--- What you need to do ---
Reproduce each of the entries with "README.md" swapped for "LISEZMOI.md" wherever it occurs, leaving everything else unchanged.

--- Material for this exercise ---
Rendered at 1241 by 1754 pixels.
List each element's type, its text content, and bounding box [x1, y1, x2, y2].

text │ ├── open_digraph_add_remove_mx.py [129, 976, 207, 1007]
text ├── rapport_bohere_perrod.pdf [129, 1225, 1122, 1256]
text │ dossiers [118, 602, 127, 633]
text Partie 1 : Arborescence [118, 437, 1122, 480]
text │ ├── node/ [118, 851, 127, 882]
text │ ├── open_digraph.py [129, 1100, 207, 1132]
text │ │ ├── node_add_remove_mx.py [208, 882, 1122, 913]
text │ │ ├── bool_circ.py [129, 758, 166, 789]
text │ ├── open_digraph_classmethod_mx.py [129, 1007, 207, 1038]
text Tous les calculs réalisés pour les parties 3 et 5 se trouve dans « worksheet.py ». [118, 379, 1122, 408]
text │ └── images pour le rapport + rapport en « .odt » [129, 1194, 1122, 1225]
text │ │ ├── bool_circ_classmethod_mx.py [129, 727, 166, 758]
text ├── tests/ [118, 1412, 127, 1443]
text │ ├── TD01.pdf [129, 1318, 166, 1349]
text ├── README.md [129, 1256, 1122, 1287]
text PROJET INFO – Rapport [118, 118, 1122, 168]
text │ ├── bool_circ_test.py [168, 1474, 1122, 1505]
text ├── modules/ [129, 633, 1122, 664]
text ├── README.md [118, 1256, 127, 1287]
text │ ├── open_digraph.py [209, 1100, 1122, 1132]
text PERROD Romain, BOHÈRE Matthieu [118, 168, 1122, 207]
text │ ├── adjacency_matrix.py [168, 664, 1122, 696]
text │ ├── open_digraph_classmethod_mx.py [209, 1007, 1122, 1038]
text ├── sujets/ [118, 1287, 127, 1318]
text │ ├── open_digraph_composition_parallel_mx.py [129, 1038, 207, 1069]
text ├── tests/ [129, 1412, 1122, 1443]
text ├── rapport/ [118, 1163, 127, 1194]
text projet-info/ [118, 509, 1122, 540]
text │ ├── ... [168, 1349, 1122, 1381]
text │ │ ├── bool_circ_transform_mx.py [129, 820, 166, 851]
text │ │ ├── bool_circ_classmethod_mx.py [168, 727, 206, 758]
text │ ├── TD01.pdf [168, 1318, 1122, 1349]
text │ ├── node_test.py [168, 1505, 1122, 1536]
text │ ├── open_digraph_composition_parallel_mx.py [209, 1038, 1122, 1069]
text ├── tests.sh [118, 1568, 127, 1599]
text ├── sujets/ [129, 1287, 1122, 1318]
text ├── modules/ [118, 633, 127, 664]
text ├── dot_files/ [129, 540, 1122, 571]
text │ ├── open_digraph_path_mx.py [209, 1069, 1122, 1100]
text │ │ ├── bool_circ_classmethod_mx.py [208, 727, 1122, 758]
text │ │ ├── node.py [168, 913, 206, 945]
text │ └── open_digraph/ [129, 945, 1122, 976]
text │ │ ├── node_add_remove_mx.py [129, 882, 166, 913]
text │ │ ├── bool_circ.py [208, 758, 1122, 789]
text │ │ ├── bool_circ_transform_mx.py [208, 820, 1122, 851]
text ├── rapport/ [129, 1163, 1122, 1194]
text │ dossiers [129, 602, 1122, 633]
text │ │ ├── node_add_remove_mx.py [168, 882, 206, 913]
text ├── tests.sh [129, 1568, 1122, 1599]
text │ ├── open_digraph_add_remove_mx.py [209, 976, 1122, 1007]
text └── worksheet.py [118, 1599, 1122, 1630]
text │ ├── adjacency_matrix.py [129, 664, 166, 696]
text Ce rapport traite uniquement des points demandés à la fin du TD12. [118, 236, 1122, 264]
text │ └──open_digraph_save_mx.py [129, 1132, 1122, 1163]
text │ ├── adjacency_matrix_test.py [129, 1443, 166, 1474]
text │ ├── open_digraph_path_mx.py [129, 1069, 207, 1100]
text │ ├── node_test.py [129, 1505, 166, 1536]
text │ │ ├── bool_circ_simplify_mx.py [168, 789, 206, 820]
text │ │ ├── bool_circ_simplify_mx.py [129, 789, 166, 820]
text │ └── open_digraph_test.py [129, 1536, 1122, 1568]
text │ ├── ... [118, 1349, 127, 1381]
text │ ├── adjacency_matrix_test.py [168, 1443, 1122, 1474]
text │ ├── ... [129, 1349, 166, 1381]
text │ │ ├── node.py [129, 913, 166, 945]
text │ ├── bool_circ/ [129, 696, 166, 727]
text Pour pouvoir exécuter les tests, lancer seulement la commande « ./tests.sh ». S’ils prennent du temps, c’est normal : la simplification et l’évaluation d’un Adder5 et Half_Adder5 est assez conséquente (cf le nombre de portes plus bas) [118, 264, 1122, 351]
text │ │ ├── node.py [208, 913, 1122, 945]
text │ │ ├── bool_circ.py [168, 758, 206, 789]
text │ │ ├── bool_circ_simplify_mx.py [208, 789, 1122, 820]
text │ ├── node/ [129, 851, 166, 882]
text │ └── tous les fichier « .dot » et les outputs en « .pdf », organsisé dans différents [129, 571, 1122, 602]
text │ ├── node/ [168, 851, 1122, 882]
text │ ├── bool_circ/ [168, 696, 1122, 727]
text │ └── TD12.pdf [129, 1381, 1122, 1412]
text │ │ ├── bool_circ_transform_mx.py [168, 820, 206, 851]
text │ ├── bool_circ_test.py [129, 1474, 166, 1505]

--- Final answer ---
Rendered at 1241 by 1754 pixels.
List each element's type, its text content, and bounding box [x1, y1, x2, y2].

text │ ├── open_digraph_add_remove_mx.py [129, 976, 207, 1007]
text ├── rapport_bohere_perrod.pdf [129, 1225, 1122, 1256]
text │ dossiers [118, 602, 127, 633]
text Partie 1 : Arborescence [118, 437, 1122, 480]
text │ ├── node/ [118, 851, 127, 882]
text │ ├── open_digraph.py [129, 1100, 207, 1132]
text │ │ ├── node_add_remove_mx.py [208, 882, 1122, 913]
text │ │ ├── bool_circ.py [129, 758, 166, 789]
text │ ├── open_digraph_classmethod_mx.py [129, 1007, 207, 1038]
text Tous les calculs réalisés pour les parties 3 et 5 se trouve dans « worksheet.py ». [118, 379, 1122, 408]
text │ └── images pour le rapport + rapport en « .odt » [129, 1194, 1122, 1225]
text │ │ ├── bool_circ_classmethod_mx.py [129, 727, 166, 758]
text ├── tests/ [118, 1412, 127, 1443]
text │ ├── TD01.pdf [129, 1318, 166, 1349]
text ├── LISEZMOI.md [129, 1256, 1122, 1287]
text PROJET INFO – Rapport [118, 118, 1122, 168]
text │ ├── bool_circ_test.py [168, 1474, 1122, 1505]
text ├── modules/ [129, 633, 1122, 664]
text ├── LISEZMOI.md [118, 1256, 127, 1287]
text │ ├── open_digraph.py [209, 1100, 1122, 1132]
text PERROD Romain, BOHÈRE Matthieu [118, 168, 1122, 207]
text │ ├── adjacency_matrix.py [168, 664, 1122, 696]
text │ ├── open_digraph_classmethod_mx.py [209, 1007, 1122, 1038]
text ├── sujets/ [118, 1287, 127, 1318]
text │ ├── open_digraph_composition_parallel_mx.py [129, 1038, 207, 1069]
text ├── tests/ [129, 1412, 1122, 1443]
text ├── rapport/ [118, 1163, 127, 1194]
text projet-info/ [118, 509, 1122, 540]
text │ ├── ... [168, 1349, 1122, 1381]
text │ │ ├── bool_circ_transform_mx.py [129, 820, 166, 851]
text │ │ ├── bool_circ_classmethod_mx.py [168, 727, 206, 758]
text │ ├── TD01.pdf [168, 1318, 1122, 1349]
text │ ├── node_test.py [168, 1505, 1122, 1536]
text │ ├── open_digraph_composition_parallel_mx.py [209, 1038, 1122, 1069]
text ├── tests.sh [118, 1568, 127, 1599]
text ├── sujets/ [129, 1287, 1122, 1318]
text ├── modules/ [118, 633, 127, 664]
text ├── dot_files/ [129, 540, 1122, 571]
text │ ├── open_digraph_path_mx.py [209, 1069, 1122, 1100]
text │ │ ├── bool_circ_classmethod_mx.py [208, 727, 1122, 758]
text │ │ ├── node.py [168, 913, 206, 945]
text │ └── open_digraph/ [129, 945, 1122, 976]
text │ │ ├── node_add_remove_mx.py [129, 882, 166, 913]
text │ │ ├── bool_circ.py [208, 758, 1122, 789]
text │ │ ├── bool_circ_transform_mx.py [208, 820, 1122, 851]
text ├── rapport/ [129, 1163, 1122, 1194]
text │ dossiers [129, 602, 1122, 633]
text │ │ ├── node_add_remove_mx.py [168, 882, 206, 913]
text ├── tests.sh [129, 1568, 1122, 1599]
text │ ├── open_digraph_add_remove_mx.py [209, 976, 1122, 1007]
text └── worksheet.py [118, 1599, 1122, 1630]
text │ ├── adjacency_matrix.py [129, 664, 166, 696]
text Ce rapport traite uniquement des points demandés à la fin du TD12. [118, 236, 1122, 264]
text │ └──open_digraph_save_mx.py [129, 1132, 1122, 1163]
text │ ├── adjacency_matrix_test.py [129, 1443, 166, 1474]
text │ ├── open_digraph_path_mx.py [129, 1069, 207, 1100]
text │ ├── node_test.py [129, 1505, 166, 1536]
text │ │ ├── bool_circ_simplify_mx.py [168, 789, 206, 820]
text │ │ ├── bool_circ_simplify_mx.py [129, 789, 166, 820]
text │ └── open_digraph_test.py [129, 1536, 1122, 1568]
text │ ├── ... [118, 1349, 127, 1381]
text │ ├── adjacency_matrix_test.py [168, 1443, 1122, 1474]
text │ ├── ... [129, 1349, 166, 1381]
text │ │ ├── node.py [129, 913, 166, 945]
text │ ├── bool_circ/ [129, 696, 166, 727]
text Pour pouvoir exécuter les tests, lancer seulement la commande « ./tests.sh ». S’ils prennent du temps, c’est normal : la simplification et l’évaluation d’un Adder5 et Half_Adder5 est assez conséquente (cf le nombre de portes plus bas) [118, 264, 1122, 351]
text │ │ ├── node.py [208, 913, 1122, 945]
text │ │ ├── bool_circ.py [168, 758, 206, 789]
text │ │ ├── bool_circ_simplify_mx.py [208, 789, 1122, 820]
text │ ├── node/ [129, 851, 166, 882]
text │ └── tous les fichier « .dot » et les outputs en « .pdf », organsisé dans différents [129, 571, 1122, 602]
text │ ├── node/ [168, 851, 1122, 882]
text │ ├── bool_circ/ [168, 696, 1122, 727]
text │ └── TD12.pdf [129, 1381, 1122, 1412]
text │ │ ├── bool_circ_transform_mx.py [168, 820, 206, 851]
text │ ├── bool_circ_test.py [129, 1474, 166, 1505]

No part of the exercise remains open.